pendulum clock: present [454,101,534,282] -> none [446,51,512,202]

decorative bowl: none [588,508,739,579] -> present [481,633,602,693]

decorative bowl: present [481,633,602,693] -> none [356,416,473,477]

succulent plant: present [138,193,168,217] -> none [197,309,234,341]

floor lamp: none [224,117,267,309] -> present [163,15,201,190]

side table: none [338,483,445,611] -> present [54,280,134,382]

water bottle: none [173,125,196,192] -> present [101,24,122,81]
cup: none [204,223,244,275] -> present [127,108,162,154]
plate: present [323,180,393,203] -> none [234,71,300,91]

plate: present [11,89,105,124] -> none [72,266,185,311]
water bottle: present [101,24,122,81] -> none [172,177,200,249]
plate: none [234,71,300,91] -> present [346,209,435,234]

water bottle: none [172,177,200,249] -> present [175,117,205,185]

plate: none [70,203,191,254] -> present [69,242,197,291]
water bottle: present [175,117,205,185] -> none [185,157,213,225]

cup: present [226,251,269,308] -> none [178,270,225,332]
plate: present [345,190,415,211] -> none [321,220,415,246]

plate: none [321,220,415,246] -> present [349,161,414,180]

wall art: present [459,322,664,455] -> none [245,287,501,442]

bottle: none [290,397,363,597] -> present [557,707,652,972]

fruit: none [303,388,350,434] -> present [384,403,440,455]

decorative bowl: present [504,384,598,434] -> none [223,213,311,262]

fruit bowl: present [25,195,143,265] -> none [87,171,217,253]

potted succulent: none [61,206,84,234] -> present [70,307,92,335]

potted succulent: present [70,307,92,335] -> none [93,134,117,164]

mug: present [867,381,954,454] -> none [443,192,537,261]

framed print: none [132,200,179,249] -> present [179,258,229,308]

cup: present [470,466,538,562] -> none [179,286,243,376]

^^^^

What the exercise asks
Write each entry out again. Do not change a word.

Exercise response
pendulum clock: present [454,101,534,282] -> none [446,51,512,202]

decorative bowl: none [588,508,739,579] -> present [481,633,602,693]

decorative bowl: present [481,633,602,693] -> none [356,416,473,477]

succulent plant: present [138,193,168,217] -> none [197,309,234,341]

floor lamp: none [224,117,267,309] -> present [163,15,201,190]

side table: none [338,483,445,611] -> present [54,280,134,382]

water bottle: none [173,125,196,192] -> present [101,24,122,81]
cup: none [204,223,244,275] -> present [127,108,162,154]
plate: present [323,180,393,203] -> none [234,71,300,91]

plate: present [11,89,105,124] -> none [72,266,185,311]
water bottle: present [101,24,122,81] -> none [172,177,200,249]
plate: none [234,71,300,91] -> present [346,209,435,234]

water bottle: none [172,177,200,249] -> present [175,117,205,185]

plate: none [70,203,191,254] -> present [69,242,197,291]
water bottle: present [175,117,205,185] -> none [185,157,213,225]

cup: present [226,251,269,308] -> none [178,270,225,332]
plate: present [345,190,415,211] -> none [321,220,415,246]

plate: none [321,220,415,246] -> present [349,161,414,180]

wall art: present [459,322,664,455] -> none [245,287,501,442]

bottle: none [290,397,363,597] -> present [557,707,652,972]

fruit: none [303,388,350,434] -> present [384,403,440,455]

decorative bowl: present [504,384,598,434] -> none [223,213,311,262]

fruit bowl: present [25,195,143,265] -> none [87,171,217,253]

potted succulent: none [61,206,84,234] -> present [70,307,92,335]

potted succulent: present [70,307,92,335] -> none [93,134,117,164]

mug: present [867,381,954,454] -> none [443,192,537,261]

framed print: none [132,200,179,249] -> present [179,258,229,308]

cup: present [470,466,538,562] -> none [179,286,243,376]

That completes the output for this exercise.